George Mackay Brown


1921 - 1996

Poet and novelist. Brown was born at Stromness on the mainland of Orkney, the son of a postman. Beginning as a journalist for the Orkney Herald, he suffered from tuberculosis, which interrupted his studies at Newbattle Abbey College, where he had been attracted by Edwin Muir (1887 - 1959), and the University of Edinburgh, where he researched the work of poet Gerard Manley Hopkins.

A prolific writer who published almost 50 works during his lifetime, his first novel was The Storm (1954). Others include A Time to Keep (1969), which won the Scottish Arts Council Literature Prize, Greenvoe (1972), Magnus (1973) and The Six Lives of Fankle the Cat (1980), together with his autobiography For the Islands I Sing, published posthumously in 1997. His novels, poems and short stories draw on his experiences in Orkney, where he lived and died.

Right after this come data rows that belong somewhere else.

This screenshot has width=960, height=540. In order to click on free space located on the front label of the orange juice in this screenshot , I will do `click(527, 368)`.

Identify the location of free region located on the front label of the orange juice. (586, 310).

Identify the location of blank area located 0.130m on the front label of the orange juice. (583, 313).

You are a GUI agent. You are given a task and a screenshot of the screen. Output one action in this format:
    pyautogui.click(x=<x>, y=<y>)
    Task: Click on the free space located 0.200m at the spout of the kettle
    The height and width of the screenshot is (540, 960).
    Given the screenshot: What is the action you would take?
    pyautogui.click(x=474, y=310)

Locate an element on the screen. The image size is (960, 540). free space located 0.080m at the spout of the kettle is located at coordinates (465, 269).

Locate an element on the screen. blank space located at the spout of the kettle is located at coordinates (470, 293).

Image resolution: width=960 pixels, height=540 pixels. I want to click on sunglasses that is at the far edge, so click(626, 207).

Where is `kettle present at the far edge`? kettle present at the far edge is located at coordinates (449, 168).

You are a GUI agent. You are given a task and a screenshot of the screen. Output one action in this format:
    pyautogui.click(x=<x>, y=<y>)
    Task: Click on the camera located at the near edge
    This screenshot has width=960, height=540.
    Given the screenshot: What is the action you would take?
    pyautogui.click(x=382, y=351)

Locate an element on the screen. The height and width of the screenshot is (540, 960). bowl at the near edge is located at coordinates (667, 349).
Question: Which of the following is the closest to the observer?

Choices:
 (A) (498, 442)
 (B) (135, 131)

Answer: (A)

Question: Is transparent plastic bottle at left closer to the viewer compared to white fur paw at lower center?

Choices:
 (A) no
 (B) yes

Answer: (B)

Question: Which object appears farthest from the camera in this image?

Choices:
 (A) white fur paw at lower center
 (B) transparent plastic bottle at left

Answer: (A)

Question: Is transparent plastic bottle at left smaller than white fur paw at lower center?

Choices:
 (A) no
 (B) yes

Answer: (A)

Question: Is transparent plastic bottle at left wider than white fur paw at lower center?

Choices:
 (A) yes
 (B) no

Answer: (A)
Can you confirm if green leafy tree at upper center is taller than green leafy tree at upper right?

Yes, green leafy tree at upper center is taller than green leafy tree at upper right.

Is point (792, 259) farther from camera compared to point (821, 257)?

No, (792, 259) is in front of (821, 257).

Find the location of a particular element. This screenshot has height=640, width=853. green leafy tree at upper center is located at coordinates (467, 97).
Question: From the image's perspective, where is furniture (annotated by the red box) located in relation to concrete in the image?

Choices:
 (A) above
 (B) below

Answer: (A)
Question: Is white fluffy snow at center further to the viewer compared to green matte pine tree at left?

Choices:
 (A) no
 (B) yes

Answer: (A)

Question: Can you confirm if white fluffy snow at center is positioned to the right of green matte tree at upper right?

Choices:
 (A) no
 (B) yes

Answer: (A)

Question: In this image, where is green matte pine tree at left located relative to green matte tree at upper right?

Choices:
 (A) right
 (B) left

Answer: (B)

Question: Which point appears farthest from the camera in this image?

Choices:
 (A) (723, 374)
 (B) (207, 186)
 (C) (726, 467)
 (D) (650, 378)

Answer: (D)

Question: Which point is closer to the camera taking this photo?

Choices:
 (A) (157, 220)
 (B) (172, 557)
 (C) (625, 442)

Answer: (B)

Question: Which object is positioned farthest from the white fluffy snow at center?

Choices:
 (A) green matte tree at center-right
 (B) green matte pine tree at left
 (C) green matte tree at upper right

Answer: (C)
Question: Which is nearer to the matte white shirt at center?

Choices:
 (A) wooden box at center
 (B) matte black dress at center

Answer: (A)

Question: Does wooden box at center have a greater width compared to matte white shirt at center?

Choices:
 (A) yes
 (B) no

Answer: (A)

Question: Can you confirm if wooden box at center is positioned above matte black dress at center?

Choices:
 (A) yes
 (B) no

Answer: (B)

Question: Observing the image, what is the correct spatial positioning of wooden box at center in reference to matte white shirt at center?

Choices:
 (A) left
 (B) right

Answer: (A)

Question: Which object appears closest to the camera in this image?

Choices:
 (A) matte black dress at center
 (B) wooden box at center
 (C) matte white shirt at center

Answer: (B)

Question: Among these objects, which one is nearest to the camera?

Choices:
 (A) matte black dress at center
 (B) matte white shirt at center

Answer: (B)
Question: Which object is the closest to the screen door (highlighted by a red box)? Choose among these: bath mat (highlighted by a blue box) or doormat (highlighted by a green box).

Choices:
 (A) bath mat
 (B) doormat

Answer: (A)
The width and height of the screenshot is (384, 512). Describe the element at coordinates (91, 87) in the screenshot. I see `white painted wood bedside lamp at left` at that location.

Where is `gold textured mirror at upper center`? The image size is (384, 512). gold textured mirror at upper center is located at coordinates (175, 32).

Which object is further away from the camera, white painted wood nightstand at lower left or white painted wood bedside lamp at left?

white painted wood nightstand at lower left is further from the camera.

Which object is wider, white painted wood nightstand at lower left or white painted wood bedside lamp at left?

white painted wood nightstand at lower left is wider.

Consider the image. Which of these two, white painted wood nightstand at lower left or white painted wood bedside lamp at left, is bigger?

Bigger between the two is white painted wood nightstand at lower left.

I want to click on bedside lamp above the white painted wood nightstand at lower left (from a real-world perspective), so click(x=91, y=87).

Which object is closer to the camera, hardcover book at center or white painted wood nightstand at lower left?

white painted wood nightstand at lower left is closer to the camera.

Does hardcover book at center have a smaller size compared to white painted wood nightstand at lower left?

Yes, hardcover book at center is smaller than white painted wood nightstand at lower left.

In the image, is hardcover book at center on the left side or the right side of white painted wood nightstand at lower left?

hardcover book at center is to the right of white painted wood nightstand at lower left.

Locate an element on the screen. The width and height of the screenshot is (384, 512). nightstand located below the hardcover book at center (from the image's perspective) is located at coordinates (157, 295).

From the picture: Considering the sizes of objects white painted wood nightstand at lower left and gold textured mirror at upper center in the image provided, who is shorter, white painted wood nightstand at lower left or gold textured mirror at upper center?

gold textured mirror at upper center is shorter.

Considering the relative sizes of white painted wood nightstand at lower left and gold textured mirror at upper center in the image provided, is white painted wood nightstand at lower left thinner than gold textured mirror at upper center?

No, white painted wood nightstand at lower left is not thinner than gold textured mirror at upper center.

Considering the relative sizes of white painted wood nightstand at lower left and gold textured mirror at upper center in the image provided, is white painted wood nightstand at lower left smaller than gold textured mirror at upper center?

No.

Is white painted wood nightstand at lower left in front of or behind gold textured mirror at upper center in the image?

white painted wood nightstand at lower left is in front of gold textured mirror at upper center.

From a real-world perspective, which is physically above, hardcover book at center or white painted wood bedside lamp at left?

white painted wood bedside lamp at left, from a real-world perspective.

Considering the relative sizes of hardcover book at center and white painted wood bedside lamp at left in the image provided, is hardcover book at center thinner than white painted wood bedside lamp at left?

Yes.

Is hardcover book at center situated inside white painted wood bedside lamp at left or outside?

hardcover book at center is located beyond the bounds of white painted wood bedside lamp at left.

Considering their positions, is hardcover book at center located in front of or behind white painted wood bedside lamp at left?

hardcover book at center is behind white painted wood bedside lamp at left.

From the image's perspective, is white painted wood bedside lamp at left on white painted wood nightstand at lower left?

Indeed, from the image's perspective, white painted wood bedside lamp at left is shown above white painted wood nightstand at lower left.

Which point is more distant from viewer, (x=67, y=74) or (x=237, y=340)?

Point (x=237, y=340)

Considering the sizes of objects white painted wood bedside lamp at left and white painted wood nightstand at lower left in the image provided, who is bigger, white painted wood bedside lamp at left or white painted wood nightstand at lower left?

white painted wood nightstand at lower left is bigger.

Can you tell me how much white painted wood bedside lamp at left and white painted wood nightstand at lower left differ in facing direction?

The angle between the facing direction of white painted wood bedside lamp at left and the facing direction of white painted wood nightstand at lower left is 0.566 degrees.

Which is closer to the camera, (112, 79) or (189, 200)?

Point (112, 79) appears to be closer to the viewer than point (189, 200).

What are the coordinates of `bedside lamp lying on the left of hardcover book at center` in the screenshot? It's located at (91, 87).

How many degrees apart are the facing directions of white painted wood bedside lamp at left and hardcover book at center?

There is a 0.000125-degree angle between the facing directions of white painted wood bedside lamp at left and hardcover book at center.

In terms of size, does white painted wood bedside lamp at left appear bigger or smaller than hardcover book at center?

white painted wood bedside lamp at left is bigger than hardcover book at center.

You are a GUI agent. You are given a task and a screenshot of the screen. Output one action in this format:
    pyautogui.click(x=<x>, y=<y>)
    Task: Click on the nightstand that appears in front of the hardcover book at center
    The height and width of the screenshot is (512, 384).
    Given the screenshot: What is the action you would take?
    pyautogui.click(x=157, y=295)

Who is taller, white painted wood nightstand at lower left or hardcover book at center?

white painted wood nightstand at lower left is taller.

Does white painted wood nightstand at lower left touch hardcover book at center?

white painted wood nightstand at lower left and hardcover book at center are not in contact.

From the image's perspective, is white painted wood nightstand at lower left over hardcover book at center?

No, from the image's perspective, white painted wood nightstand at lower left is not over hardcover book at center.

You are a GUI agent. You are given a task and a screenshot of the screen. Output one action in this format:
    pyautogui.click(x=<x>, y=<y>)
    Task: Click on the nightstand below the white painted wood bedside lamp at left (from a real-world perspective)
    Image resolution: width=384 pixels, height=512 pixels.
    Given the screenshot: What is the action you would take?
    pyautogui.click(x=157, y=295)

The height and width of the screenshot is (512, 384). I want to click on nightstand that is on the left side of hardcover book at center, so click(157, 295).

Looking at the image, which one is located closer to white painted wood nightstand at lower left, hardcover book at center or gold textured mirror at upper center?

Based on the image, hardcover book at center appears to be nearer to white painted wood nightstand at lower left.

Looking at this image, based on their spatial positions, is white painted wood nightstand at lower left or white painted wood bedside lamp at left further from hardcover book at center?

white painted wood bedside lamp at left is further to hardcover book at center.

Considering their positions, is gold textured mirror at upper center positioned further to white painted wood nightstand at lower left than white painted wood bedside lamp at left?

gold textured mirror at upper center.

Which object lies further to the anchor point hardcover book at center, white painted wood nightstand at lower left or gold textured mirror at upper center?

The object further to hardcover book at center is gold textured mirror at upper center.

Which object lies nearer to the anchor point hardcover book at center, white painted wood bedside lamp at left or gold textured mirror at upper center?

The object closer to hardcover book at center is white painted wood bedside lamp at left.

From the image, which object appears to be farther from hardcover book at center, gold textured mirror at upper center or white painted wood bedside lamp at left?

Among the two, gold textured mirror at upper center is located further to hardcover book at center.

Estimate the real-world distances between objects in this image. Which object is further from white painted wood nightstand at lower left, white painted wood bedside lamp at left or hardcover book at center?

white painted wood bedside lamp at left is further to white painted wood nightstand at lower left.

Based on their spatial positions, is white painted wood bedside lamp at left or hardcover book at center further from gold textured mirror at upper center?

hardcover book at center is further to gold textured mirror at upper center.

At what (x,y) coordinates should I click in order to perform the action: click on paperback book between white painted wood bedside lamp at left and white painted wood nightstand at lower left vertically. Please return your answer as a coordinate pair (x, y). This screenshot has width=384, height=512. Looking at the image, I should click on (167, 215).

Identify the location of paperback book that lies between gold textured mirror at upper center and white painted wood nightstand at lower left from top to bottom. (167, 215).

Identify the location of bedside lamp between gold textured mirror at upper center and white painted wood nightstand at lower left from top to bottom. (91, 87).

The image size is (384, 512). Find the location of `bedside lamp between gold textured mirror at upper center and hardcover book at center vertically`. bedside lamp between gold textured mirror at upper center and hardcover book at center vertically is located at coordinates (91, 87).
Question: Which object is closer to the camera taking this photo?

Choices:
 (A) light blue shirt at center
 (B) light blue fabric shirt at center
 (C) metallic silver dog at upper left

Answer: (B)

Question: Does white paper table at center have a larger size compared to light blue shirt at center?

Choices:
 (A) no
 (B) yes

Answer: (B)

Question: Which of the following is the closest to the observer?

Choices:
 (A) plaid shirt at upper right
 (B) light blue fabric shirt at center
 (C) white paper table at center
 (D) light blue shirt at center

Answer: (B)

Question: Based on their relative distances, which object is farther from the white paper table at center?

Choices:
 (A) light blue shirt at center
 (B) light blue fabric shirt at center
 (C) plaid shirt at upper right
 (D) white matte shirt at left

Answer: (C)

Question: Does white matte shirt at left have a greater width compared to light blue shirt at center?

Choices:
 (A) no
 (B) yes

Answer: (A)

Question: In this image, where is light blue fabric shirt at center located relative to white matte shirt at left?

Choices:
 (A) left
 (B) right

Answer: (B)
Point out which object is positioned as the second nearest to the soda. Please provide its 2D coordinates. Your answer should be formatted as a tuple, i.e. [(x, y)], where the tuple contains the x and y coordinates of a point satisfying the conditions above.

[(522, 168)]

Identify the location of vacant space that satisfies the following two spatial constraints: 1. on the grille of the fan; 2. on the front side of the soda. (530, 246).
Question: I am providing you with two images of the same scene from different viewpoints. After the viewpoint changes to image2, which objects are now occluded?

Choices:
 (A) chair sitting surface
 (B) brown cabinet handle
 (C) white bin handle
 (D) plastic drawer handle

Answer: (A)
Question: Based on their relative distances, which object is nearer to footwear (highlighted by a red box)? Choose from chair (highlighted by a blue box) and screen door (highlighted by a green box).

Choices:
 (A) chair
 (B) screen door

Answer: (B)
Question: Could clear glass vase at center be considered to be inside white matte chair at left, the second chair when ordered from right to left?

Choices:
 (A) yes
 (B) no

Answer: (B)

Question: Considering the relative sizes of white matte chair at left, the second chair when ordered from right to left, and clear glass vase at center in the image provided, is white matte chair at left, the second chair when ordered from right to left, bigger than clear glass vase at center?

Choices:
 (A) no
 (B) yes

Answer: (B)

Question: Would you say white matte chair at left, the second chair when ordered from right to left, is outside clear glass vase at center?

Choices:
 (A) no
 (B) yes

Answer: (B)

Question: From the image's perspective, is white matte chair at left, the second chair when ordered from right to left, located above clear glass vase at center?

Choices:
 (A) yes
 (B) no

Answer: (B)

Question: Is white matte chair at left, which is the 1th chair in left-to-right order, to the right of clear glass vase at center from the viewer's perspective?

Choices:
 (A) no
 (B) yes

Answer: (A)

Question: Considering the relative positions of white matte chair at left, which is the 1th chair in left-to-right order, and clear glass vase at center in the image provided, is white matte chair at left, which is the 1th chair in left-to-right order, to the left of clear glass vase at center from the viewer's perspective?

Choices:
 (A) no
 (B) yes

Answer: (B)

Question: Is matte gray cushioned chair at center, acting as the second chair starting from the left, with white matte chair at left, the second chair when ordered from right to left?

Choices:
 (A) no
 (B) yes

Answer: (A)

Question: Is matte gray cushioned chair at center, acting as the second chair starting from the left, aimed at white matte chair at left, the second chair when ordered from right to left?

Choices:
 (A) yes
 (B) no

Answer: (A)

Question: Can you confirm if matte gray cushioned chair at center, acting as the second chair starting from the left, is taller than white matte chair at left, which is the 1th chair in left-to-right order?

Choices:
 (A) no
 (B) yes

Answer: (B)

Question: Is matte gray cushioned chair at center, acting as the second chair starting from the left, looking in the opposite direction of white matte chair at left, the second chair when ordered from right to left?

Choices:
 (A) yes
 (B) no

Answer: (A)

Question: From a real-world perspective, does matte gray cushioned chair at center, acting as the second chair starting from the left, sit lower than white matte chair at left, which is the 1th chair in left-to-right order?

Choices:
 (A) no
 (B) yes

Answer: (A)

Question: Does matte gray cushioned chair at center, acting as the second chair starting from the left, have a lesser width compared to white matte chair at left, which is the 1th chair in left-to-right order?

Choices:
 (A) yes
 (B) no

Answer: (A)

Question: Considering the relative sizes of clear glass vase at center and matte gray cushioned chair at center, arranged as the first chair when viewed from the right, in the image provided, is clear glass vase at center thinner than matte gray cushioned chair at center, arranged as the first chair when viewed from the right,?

Brown became a close friend of composer Peter Maxwell Davies (1934 - 2016) and the two worked together on several projects. In recognition of his literary talents, he received an OBE in 1974, and was awarded honorary degrees by the Open University (1976), the University of Dundee (1977) and the University of Glasgow (1985). He was made a Fellow of the Royal Society of Arts in 1977, awarded the James Tait Black Memorial Prize for The Golden Bird (1987), and shortlisted for the Booker Prize for Beside the Ocean of Time (1996), which was also named the Scottish Book of the Year by the Saltire Society.

He lies buried in Warbeth Cemetery, overlooking Hoy Sound, following a funeral at St. Magnus' Cathedral in Kirkwall. His archive is held by the National Library of Scotland.